Note 3. Estimated Annual Cost Savings
Howard expects to realize cost savings and may generate revenue enhancements from the First Mariner acquisition. Total estimated cost savings for First Mariner are estimated at 37% of non-interest expense, with 85% of these savings expected to occur for the year ended December 31, 2018. These cost savings and any potential revenue enhancements are not reflected in the pro forma combined condensed consolidated financial statements and there can be no assurance they will be achieved in the amount or manner currently contemplated.
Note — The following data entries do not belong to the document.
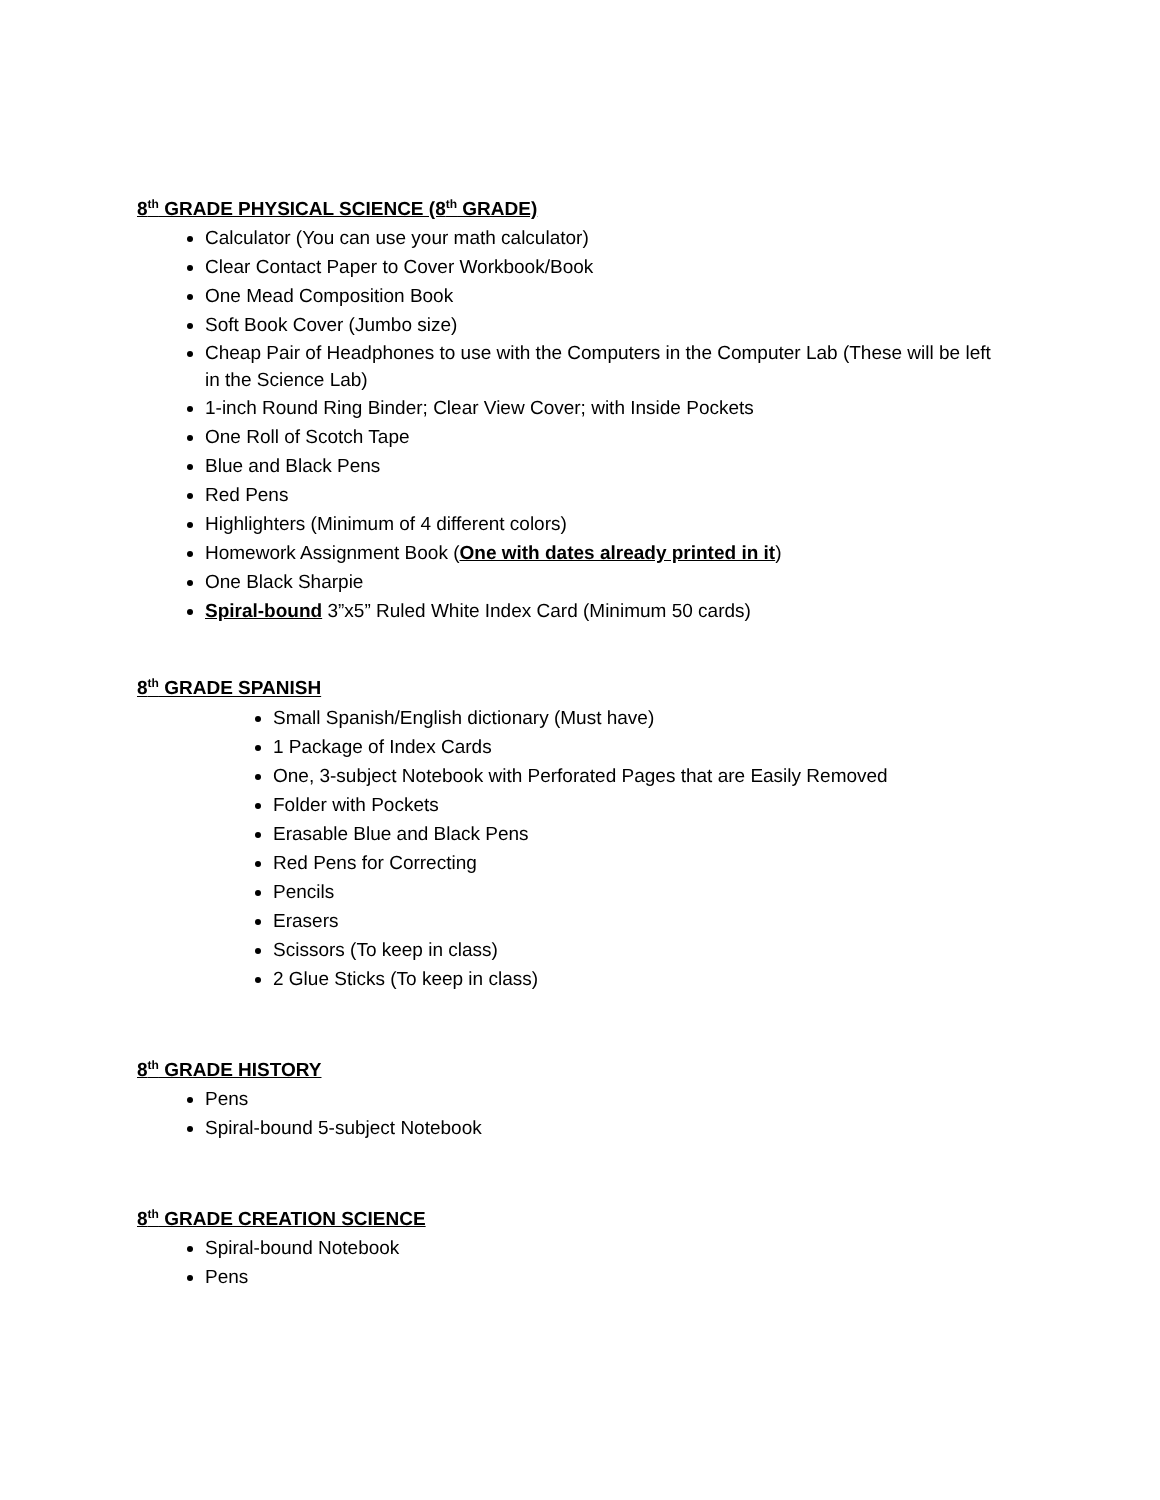8<sup>th</sup> GRADE PHYSICAL SCIENCE (8<sup>th</sup> GRADE)
Calculator (You can use your math calculator)
Clear Contact Paper to Cover Workbook/Book
One Mead Composition Book
Soft Book Cover (Jumbo size)
Cheap Pair of Headphones to use with the Computers in the Computer Lab (These will be left in the Science Lab)
1-inch Round Ring Binder; Clear View Cover; with Inside Pockets
One Roll of Scotch Tape
Blue and Black Pens
Red Pens
Highlighters (Minimum of 4 different colors)
Homework Assignment Book (One with dates already printed in it)
One Black Sharpie
Spiral-bound 3”x5” Ruled White Index Card (Minimum 50 cards)
8<sup>th</sup> GRADE SPANISH
Small Spanish/English dictionary (Must have)
1 Package of Index Cards
One, 3-subject Notebook with Perforated Pages that are Easily Removed
Folder with Pockets
Erasable Blue and Black Pens
Red Pens for Correcting
Pencils
Erasers
Scissors (To keep in class)
2 Glue Sticks (To keep in class)
8<sup>th</sup> GRADE HISTORY
Pens
Spiral-bound 5-subject Notebook
8<sup>th</sup> GRADE CREATION SCIENCE
Spiral-bound Notebook
Pens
Note 4. Pro Forma Adjustments
(A)
Adjustment to reflect the conversion of First Mariner’s preferred stock into common stock immediately preceding the merger.
(B)
Adjustment of $9.2 million to cash consideration paid to First Mariner stock option holders and warrant holders, and the total anticipated after tax merger related costs borne by both Howard and First Mariner totaling $14.1 million.
(C)
A fair value discount of $14.5 million to reflect the fair values of loans based on current interest rates of similar loans and the credit risk of the loan portfolio. The adjustment will be substantially recognized over approximately 10 years using an amortization method based upon the expected life of the loans and is expected to increase pro forma pre-tax interest income by $2.6 million in the first year and $2.0 million for the first nine months following consummation of the merger.
(D)
Reversal of the First Mariner allowance for loan losses of $3.9 million in accordance with acquisition method of accounting for the merger.
(E)
Adjustment to record the core deposit intangible associated with the merger of $6.4 million, net of the elimination of the core deposit intangible of First Mariner. The fair value of this asset and the related amortization using an expected life of 7 years. The amortization of the core deposit intangible is expected to increase pro forma pre-tax noninterest expense by $702,000 in the first year and $595,000 for the first nine months following consummation of the merger.
(F)
An adjustment to reflect the resulting goodwill of $82.84 million created on the books of Howard as a result of this acquisition. As noted above, goodwill is created when the purchase price consideration exceeds the fair value of the assets acquired or a bargain purchase gain results when the current fair value of the assets acquired exceeds the purchase price consideration.
(G)
A fair value discount of $800,000 to reflect the fair value of Other Real Estate Owned (OREO) held by First Mariner.
(H)
An adjustment to reflect the estimated amount of Deferred Tax Assets (“DTA’s”) generated in the merger. First Mariner DTA’s were reduced by a valuation allowance given the uncertainty of their ability to utilize cumulative net operating losses to offset future taxable earnings. It is anticipated that as a result of the merger, the DTA’s of the combined organization will not require a valuation allowance, resulting in a higher level of DTA’s for the pro forma combined organization.
(I)
A fair value discount of $797,000 to reflect the fair values of certain interest-bearing deposits based on current interest rates for similar instruments. The adjustment will be recognized using an amortization method based upon the estimated maturities of the deposit liabilities. This adjustment is expected to decrease pro forma pre-tax interest expense by $266,000 in the first year and $199,000 for the first nine months following consummation of the merger.
(J)
A fair value premium of $58,000 to reflect the fair values of long-term borrowings based on current interest rates for similar instruments. The adjustment will be recognized using an amortization method based upon the estimated maturities of the borrowings. This adjustment is expected to increase pro forma pre-tax interest expense by $19,000 in the first year and $15,000 for the first nine months following consummation of the merger.
(K)
An adjustment to establish a litigation reserve resulting from unsettled mortgage banking lawsuits that have been filed against First Mariner.